Governo de SP lança programa de saúde para professores

15/02/2011 - 22h18

 

DE SÃO PAULO
A Secretaria da Educação de São Paulo lançou nesta terça-feira o programa "SP Educação com Saúde", que deve oferecer assistência médica preventiva a servidores da educação no local de trabalho.
O programa será feito em parceria com o Iamspe (hospital do servidor) e a Casa de Saúde Santa Marcelina, e conta com investimento de R$ 27 milhões.
Cada diretoria de ensino terá uma equipe formada por um médico, dois enfermeiros, um nutricionista, um psicólogo, um fisioterapeuta, um fonoaudiólogo e uma assistente social.
O projeto piloto será implantado nas 13 Diretorias de Ensino da capital, somando 1.058 escolas e beneficiando 65 mil funcionários. Ainda não há previsão de quando o programa chegará às unidades do interior.

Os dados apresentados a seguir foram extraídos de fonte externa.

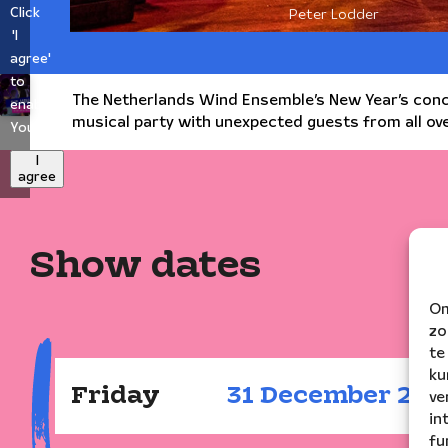
Click
Peter Lodder
'I
agree'
to
The Netherlands Wind Ensemble’s New Year’s conce
enable
musical party with unexpected guests from all o
Youtube
I
agree
Show dates
Om
zo
te
ku
Friday
31
December
202
ve
in
fu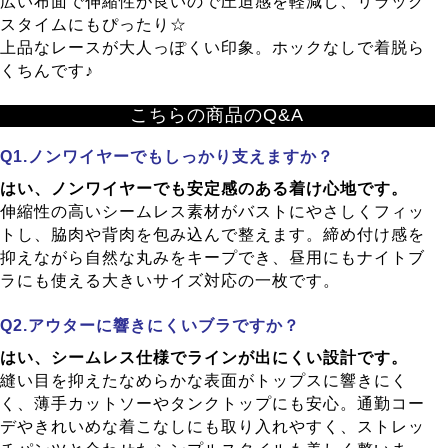
広い布面で伸縮性が良いので圧迫感を軽減し、リラック
スタイムにもぴったり☆
上品なレースが大人っぽくい印象。ホックなしで着脱ら
くちんです♪
こちらの商品のQ&A
ノンワイヤーでもしっかり支えますか？
はい、ノンワイヤーでも安定感のある着け心地です。
伸縮性の高いシームレス素材がバストにやさしくフィッ
トし、脇肉や背肉を包み込んで整えます。締め付け感を
抑えながら自然な丸みをキープでき、昼用にもナイトブ
ラにも使える大きいサイズ対応の一枚です。
アウターに響きにくいブラですか？
はい、シームレス仕様でラインが出にくい設計です。
縫い目を抑えたなめらかな表面がトップスに響きにく
く、薄手カットソーやタンクトップにも安心。通勤コー
デやきれいめな着こなしにも取り入れやすく、ストレッ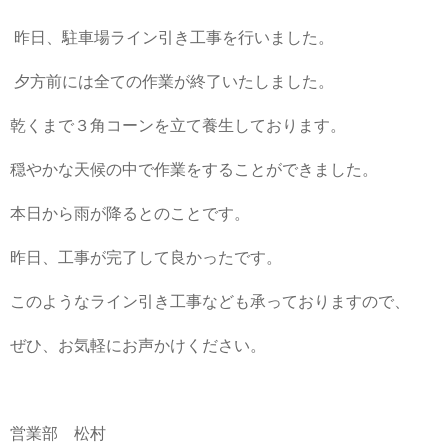
昨日、駐車場ライン引き工事を行いました。
夕方前には全ての作業が終了いたしました。
乾くまで３角コーンを立て養生しております。
穏やかな天候の中で作業をすることができました。
本日から雨が降るとのことです。
昨日、工事が完了して良かったです。
このようなライン引き工事なども承っておりますので、
ぜひ、お気軽にお声かけください。
営業部 松村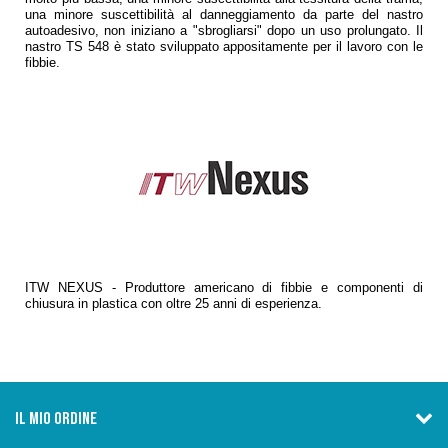
una minore suscettibilità al danneggiamento da parte del nastro
autoadesivo, non iniziano a "sbrogliarsi" dopo un uso prolungato. Il
nastro TS 548 è stato sviluppato appositamente per il lavoro con le
fibbie.
ITW NEXUS - Produttore americano di fibbie e componenti di
chiusura in plastica con oltre 25 anni di esperienza.
IL MIO ORDINE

Segundo o secretário de Estado da Educação, Herman Voorwald, o objetivo principal é "humanizar a rede" e, como consequência, diminuir o número de afastamentos de servidores.

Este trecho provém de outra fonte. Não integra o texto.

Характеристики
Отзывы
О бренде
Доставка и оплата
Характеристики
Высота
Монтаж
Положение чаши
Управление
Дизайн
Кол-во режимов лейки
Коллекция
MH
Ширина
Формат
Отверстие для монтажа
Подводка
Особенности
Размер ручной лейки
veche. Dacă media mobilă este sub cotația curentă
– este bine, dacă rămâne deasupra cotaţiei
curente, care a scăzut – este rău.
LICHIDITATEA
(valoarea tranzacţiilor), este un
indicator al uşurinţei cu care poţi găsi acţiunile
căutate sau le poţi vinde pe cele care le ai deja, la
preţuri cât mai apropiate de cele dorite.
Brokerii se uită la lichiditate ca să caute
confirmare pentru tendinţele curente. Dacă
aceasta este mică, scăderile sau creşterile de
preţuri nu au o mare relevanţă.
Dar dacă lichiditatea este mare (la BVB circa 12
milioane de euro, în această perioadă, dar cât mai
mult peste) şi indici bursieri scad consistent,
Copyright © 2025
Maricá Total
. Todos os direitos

Reportagem da Folha publicada no ano passado mostrou que, a cada dia, um professor da rede pública pede afastamento por até dois anos. Os motivos mais recorrentes são problemas nas cordas vocais, na coluna e psicológicos.
Segundo o chefe de gabinete da pasta, Fernando Padula, em 2010 houve cerca de 200 mil pedidos de afastamentos no órgão --porém, um servidor pode ter tido mais de uma licença no ano.
CRÍTICAS
A presidente da Apeoesp (sindicato dos professores do Estado), Maria Izabel Noronha, disse considerar a iniciativa boa, mas insuficiente para evitar que o professor se licencie porque não ataca a "raiz" dos problemas que o levam a ficar doente.
Na lista das causas, a presidente coloca o estresse vivido pelo professor no seu cotidiano --expostos a violência-- e problemas na voz por, lidar com classes numerosas e os "milenares" giz e lousa.
Além disso, ela cita a grande carga horário que o profissional enfrenta diariamente e a má remuneração.
"Como o professor terá uma qualidade de vida com um tíquete [alimentação] de R$ 4. Eu até desafio o governador a comer com R$ 4".